Drawing from observations of moderated remote user testing of K-12 educators, as part of the INFO 644-01 course our team identified usability issues with the resource pages on the Smithsonian Museum of Natural History‘s website and provided actionable suggestions in regards to Menu, Search, and Registration Calendar features.
Our team, consisting of Bella Jiang, Srishti Dokras, and myself met with three representatives from the Smithsonian to understand their goals and needs for this project. While the museum has the broad goal of promoting greater understanding of the natural world, over the course of our kickoff meeting we were able to clarify that while they were interested in how users in general navigated the site, the audience they were primarily interested in was K-12 educators and their thoughts on the resources presented. These resources included both the content accessible on the website and the museum programs classes could register for. We did have to do some expectation managing with explaining the scope of the study couldn’t accommodate in-depth review of the specific content, but they were very understanding and confirmed our goal of identifying areas that needed improvement on the educational resource pages. As the clients were concerned with the applicability of the results to their target audience, we asked and received their approval to recruit from their educator mailing list.
With a clearly defined participant pool and focus area in mind, our team then turned to developing tasks that would balance exploring the Smithsonian’s areas of interest and being flexible enough to foster natural use of the website. After several rounds of work-shopping tasks and questions, mostly resulting in reducing the directness of the language, we settled on three that would address the following points:
1- General website feedback
2- Education Resource navigation and applicability
3- Museum Program exploration and registration
While the Smithsonian representatives had agreed to make their educator mailing list available, we would find out their security team had additional concerns about the data being collected from participants. After multiple weeks of back and forth, modifying our pre-test and post-test questionnaires and consent form, and ultimately scrapping the Google recruitment forms and calendar I’d created, we arrived at a compromised acceptable to them. The Smithsonian sent out an email we’d written explaining the study to sections of their educator mailing list, and individually passed on to us the contact information of interested responder to directly arrange for a testing session. Despite the compressed time frame this imposed on us, our team did manage to conduct a full Six Remote Moderated User Tests in less than a fortnight in early December with four being recruited through the Smithsonian and two being K-12 Educators located through personal networking.
In regards to general website features, we found a strong preference for locating educational resources through the website’s Filter options over using the website’s search or manually searching.

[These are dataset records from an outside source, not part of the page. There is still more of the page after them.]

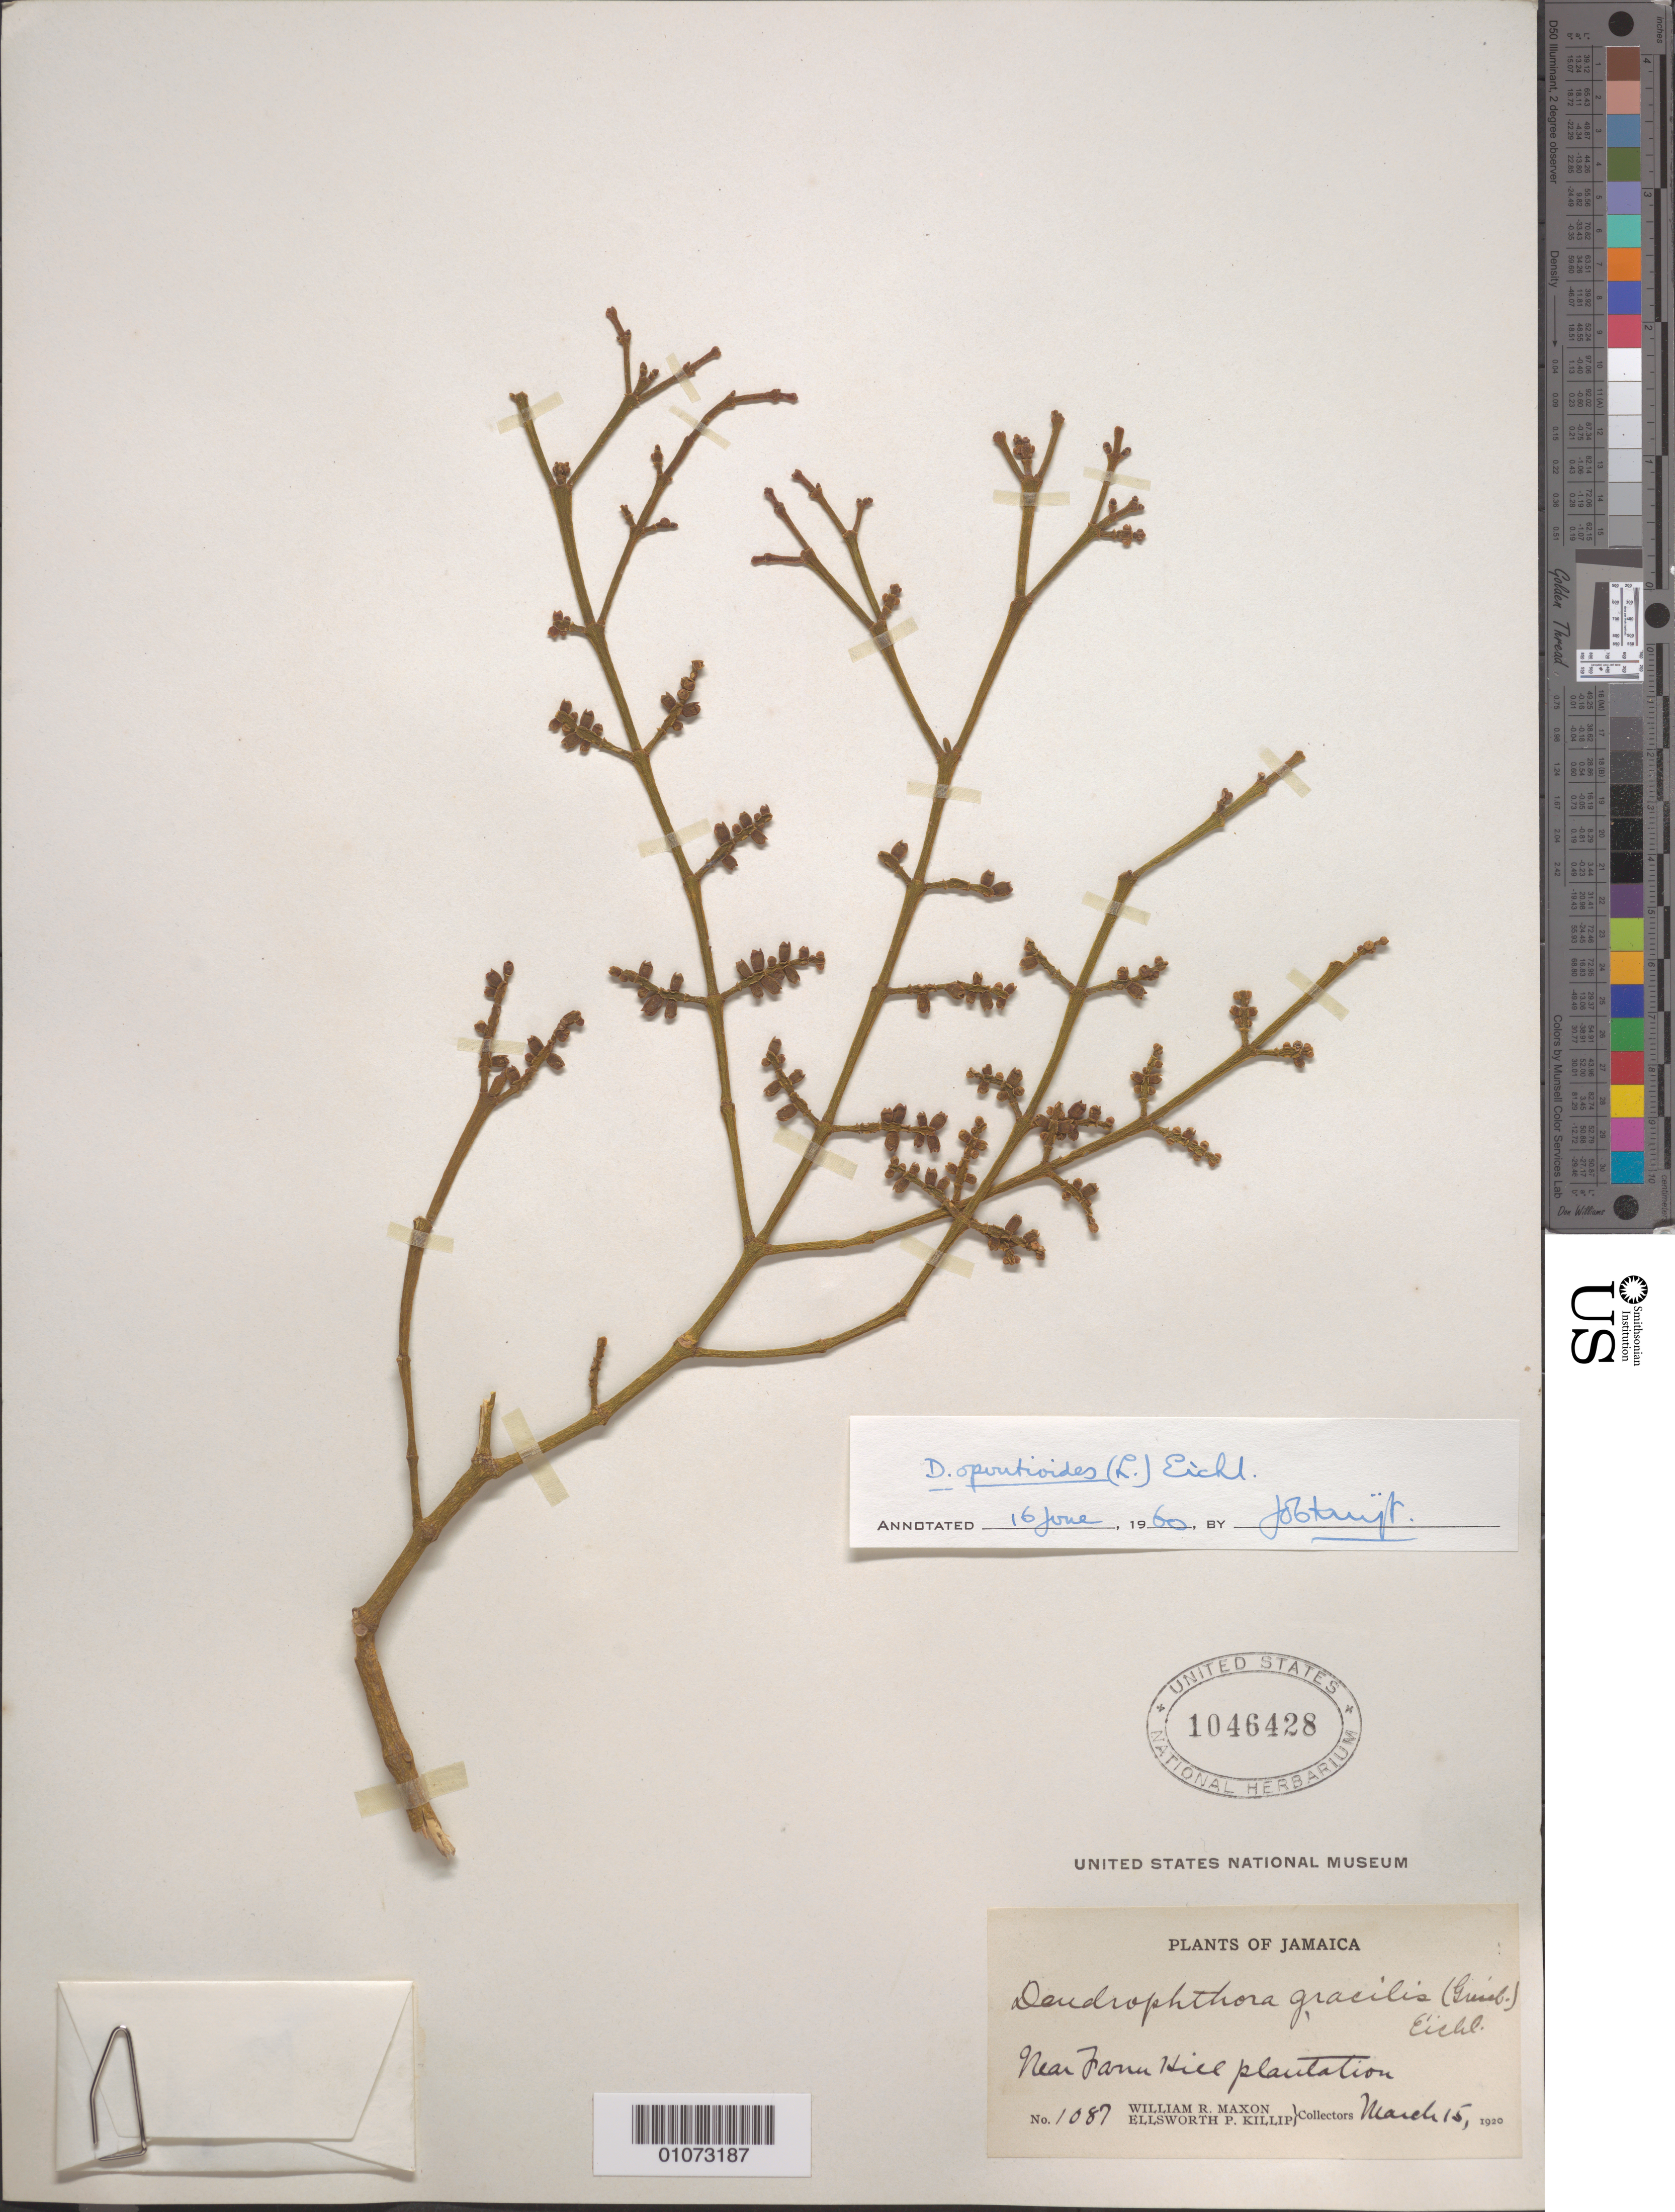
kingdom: Plantae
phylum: Tracheophyta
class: Magnoliopsida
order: Santalales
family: Viscaceae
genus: Dendrophthora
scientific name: Dendrophthora gracilis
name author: (DC.) Eichler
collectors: W. R. Maxon & E. P. Killip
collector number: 1087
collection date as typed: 15 Mar 1920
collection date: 1920-03-15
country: Jamaica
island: Jamaica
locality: Near Farm Hill Plantation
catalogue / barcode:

We did observe use of the accordion menus our clients had asked about during our initial meeting. While all types of educational resources available on the museum website had at least one participant who was likely to use them, popular options were clear.
Based on our results were able to identify areas of the website where the most issues were encountered and provide the following recommendations to our clients:
Recommendation #1 Improve the Overall Usability of the Sidebar Menu
Currently the sidebar menu on the Smithsonian’s site closes quickly, doesn’t move with the user as they scroll down a page, and is inconsistent in it’s labeling across the website. We recommended delaying it’s automatic collapse, making the menu ‘sticky’ so it remains visible as users scroll, and altering the labeling to make it consistently clear backwards navigation is possible.
Recommendation #3 De-cluttering the Registration Calendar
While usable, the calendars used by visitors to register groups for online or in-person museum programs resulted in some frustration for our participants as they had to view all time-slots, even those that were irrelevant to them. As the calendar offers sessions to classes of three different grade types, we proposed creating a filter so that educators only had to look through times applicable to their students. An additional filter to hide wait-listed sessions was also suggested, as the programs are popular and fill up quickly.
In our closing meeting with nine representatives from the Smithsonian Museum of Natural History they seemed satisfied with our findings, mentioning that they found it “very helpful” and that they “Appreciate the clarity in laying out the issues, and the problems, and the possible solutions”, specifically commenting “that’s very good information” in regards to how teachers responded to grade level of resources. After the presentation they did note that the registration calendar was not directly managed by the museum, but that our work gave them specifics to bring up in future discussions with that third party provider.
While I feel this project was a positive experience individually, as a team, and for our clients, it did leave with me a greater appreciation for building in buffer time for inevitable challenges an endeavor will run into. More specifically, the main thing I’ve learned form this is the importance of making sure a client’s security team is fully aware of what’s going on with a project, and ideally present in the initial meeting to clarify and resolve their concerns as soon as possible.